Georg Friedrich Händel ist – neben seinen Opern, die man zur Zeit überall in die Spielpläne hebt – in erster Linie berühmt für seine Oratorien, und unter diesen vornehmlich für seine späten Werke, die aus der letzten Londoner Zeit.
Dass er in jungen Jahren bei seinem ersten Italienaufenthalt bereits ein Oratorium italienischen Stils geschrieben hat, ist weitaus weniger bekannt – er hat es denn auch selbst als Steinbruch für die Opern der Londoner Zeit benutzt, wohl wissend, dass keiner seiner angelsächsischen Zuhörer jemals das italienische Werk gehört haben konnte.

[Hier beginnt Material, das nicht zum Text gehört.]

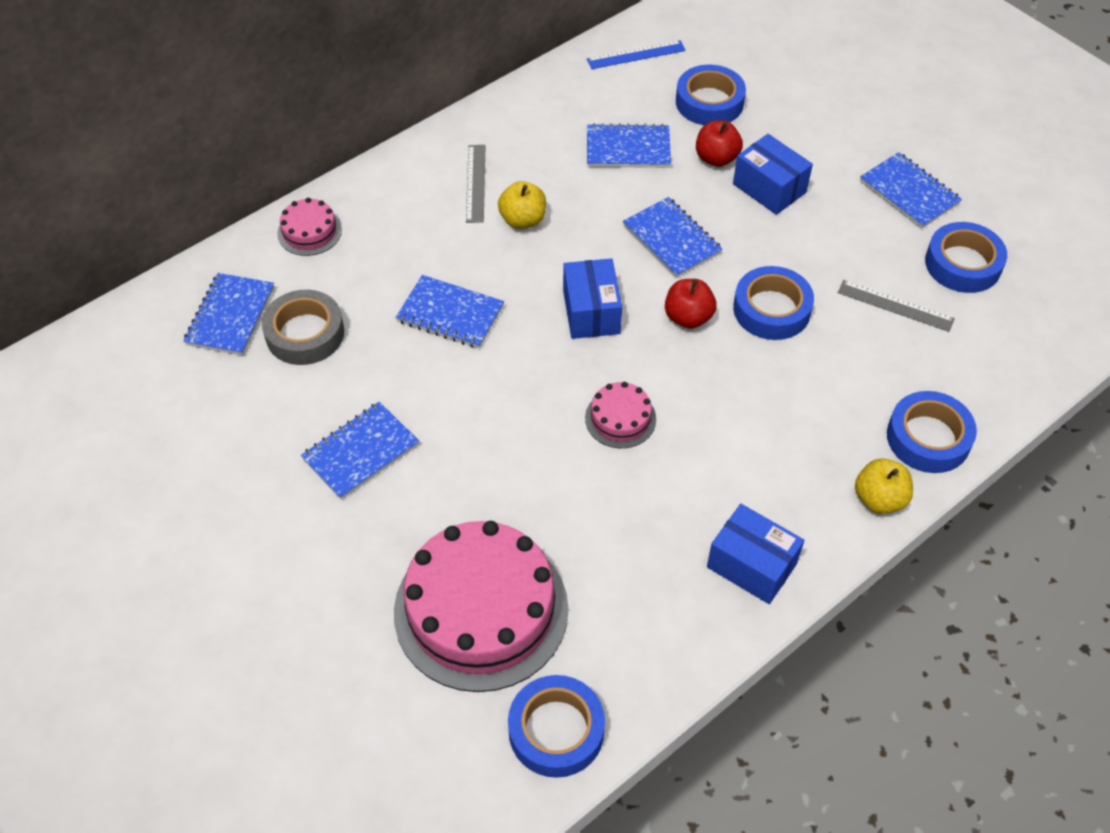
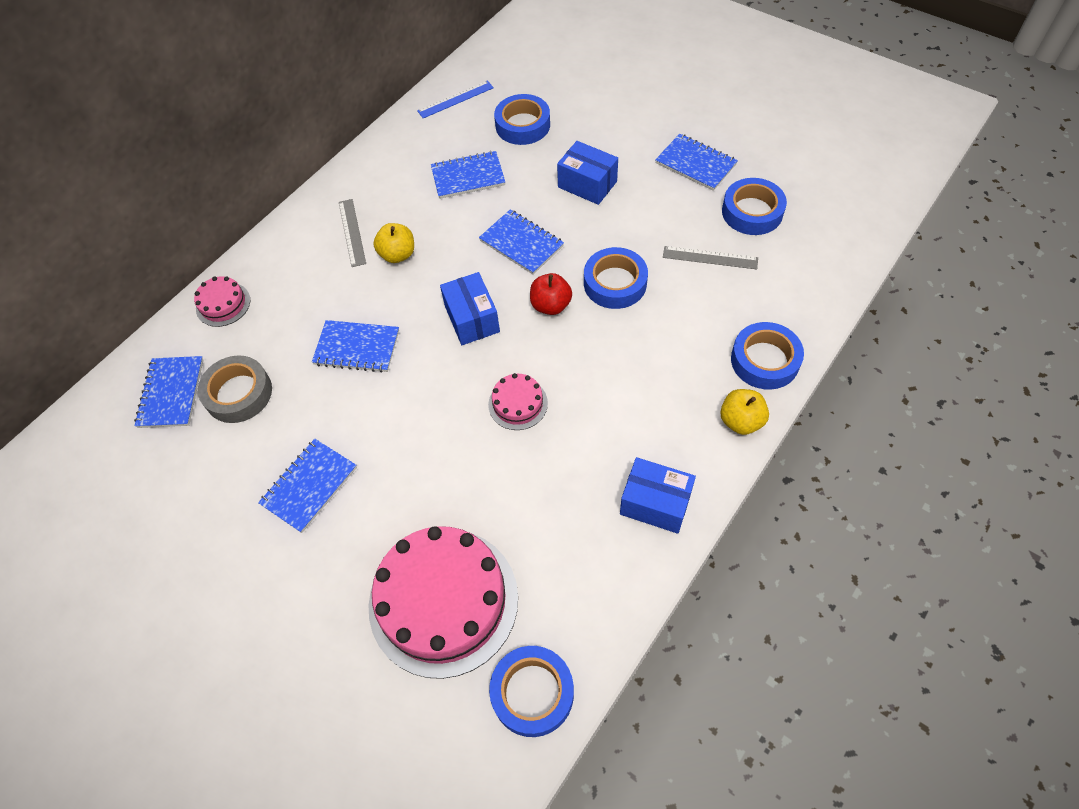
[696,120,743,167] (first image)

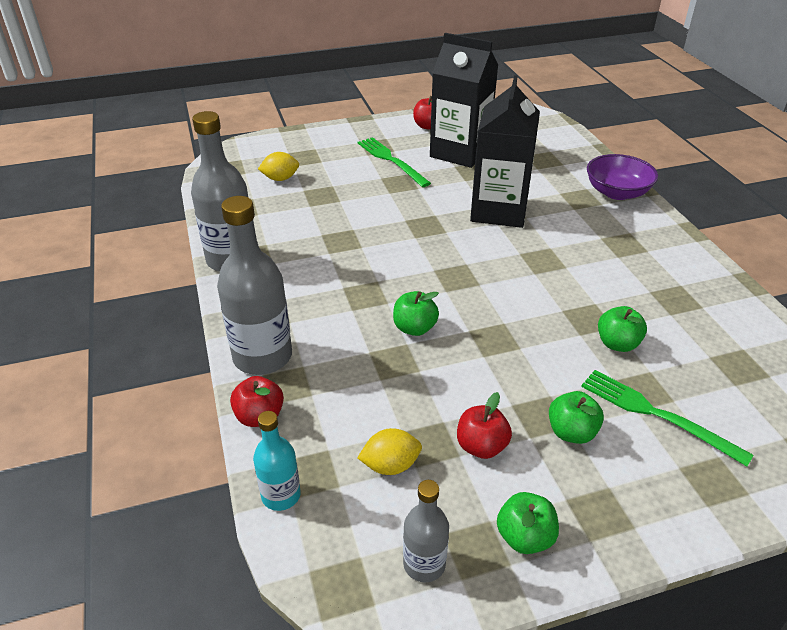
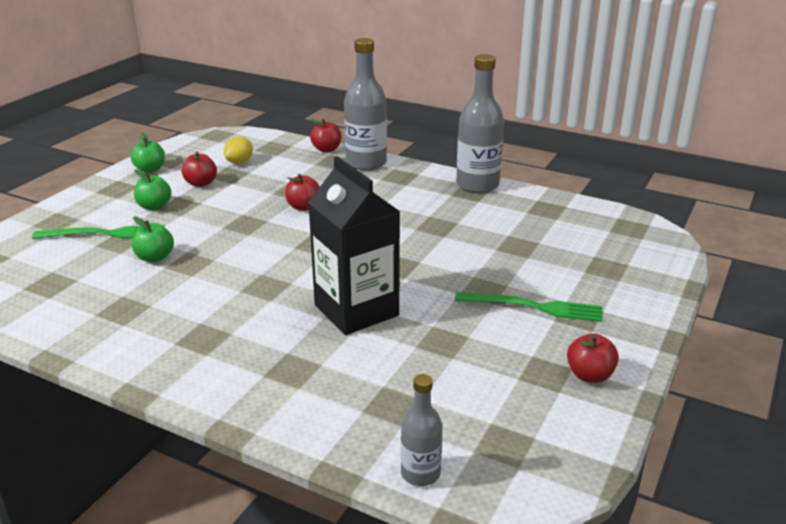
[253,411,301,511] (first image)
[258,152,299,181] (first image)
[285,174,320,211]
[401,374,443,486]
[430,33,498,168] (first image)
[587,154,658,200] (first image)

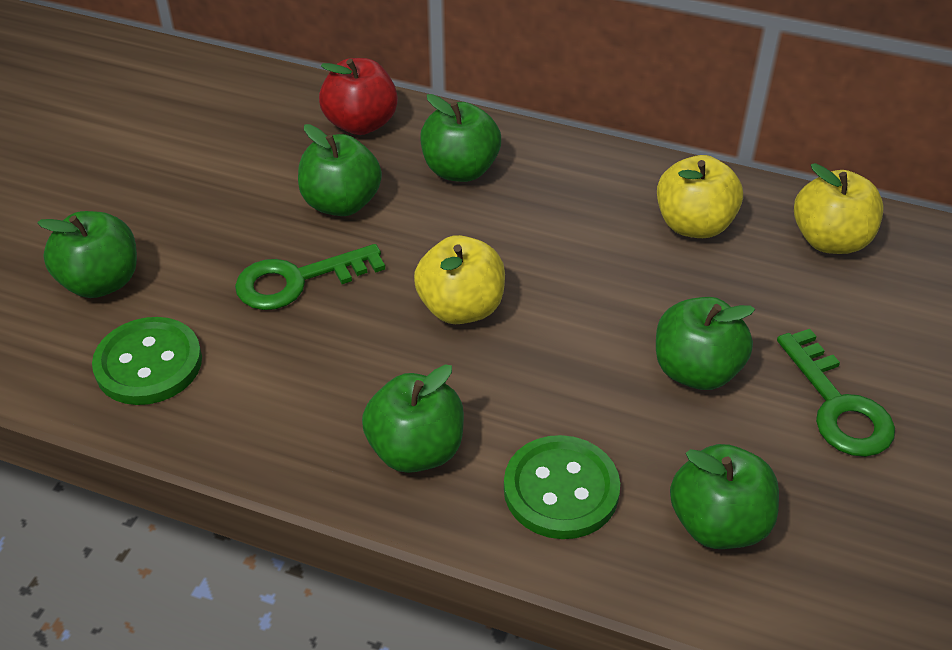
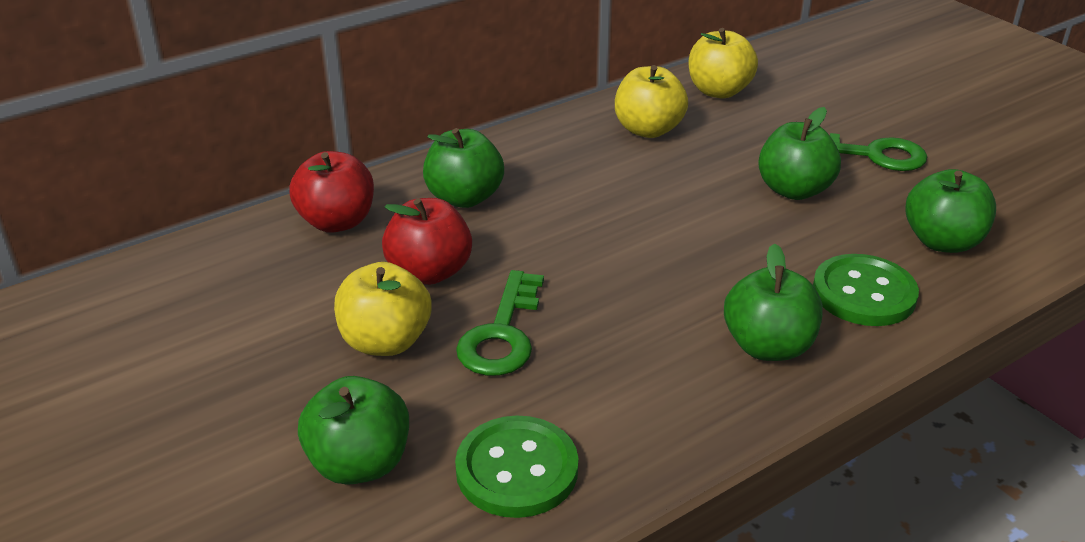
[382,198,472,285]
[334,262,431,356]

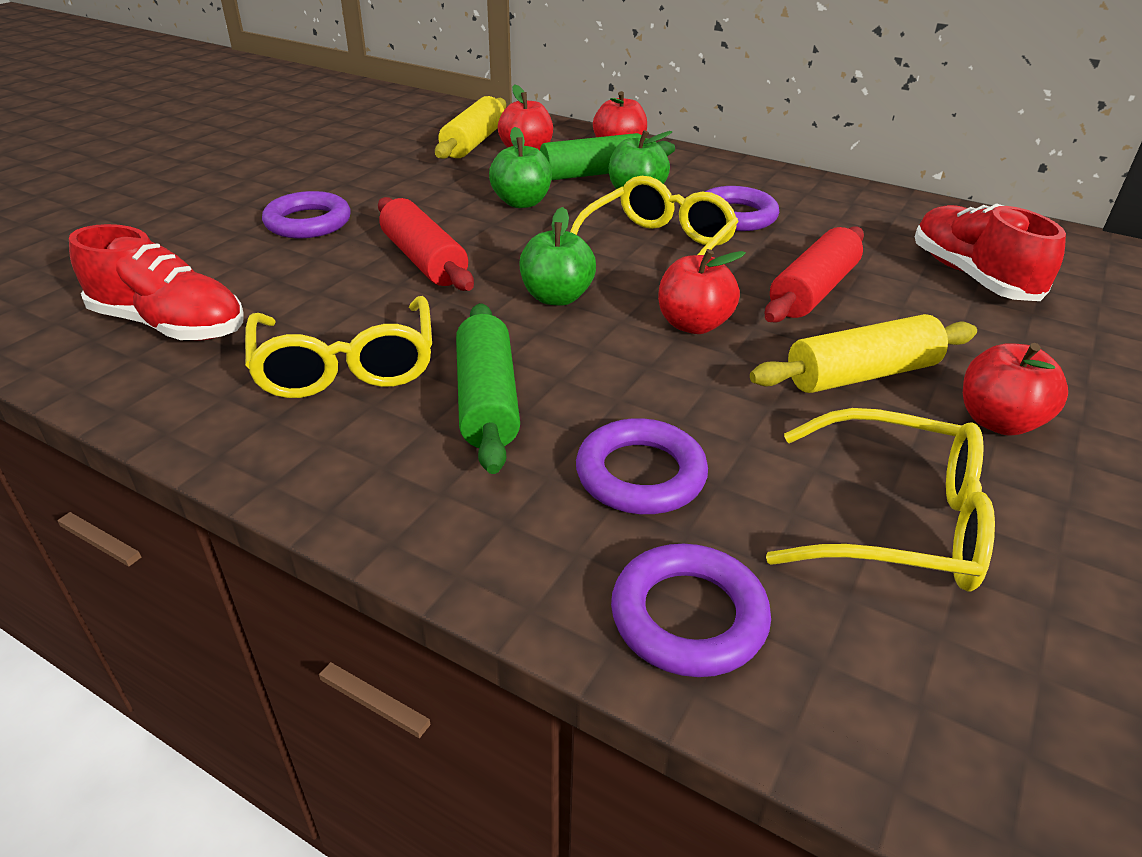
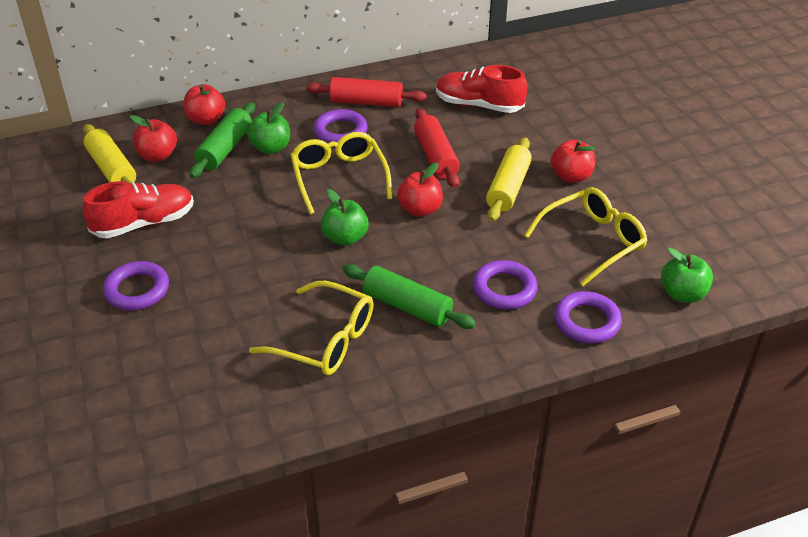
[83,181,194,238]
[306,77,427,107]
[661,248,713,303]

Aus Il Trionfo Del Tempo e del Disinganno ist allenfalls die Arie der Piacere „Lascia la spina“ bekannt, mit der sich schon Cecilia Bartoli gekonnt in Szene setzte.
In dieser Einspielung unter Emmanuelle Haïm singt Ann Hallenberg – siehe auch Il Ritorno di Tobia – die Piacere (Lust), Sonia Prina die Disingianno (Enttäuschung/Erkenntnis), Pavol Breslik den/die Tempo (Zeit) und: Natalie Dessay die Bellezza (Schönheit)!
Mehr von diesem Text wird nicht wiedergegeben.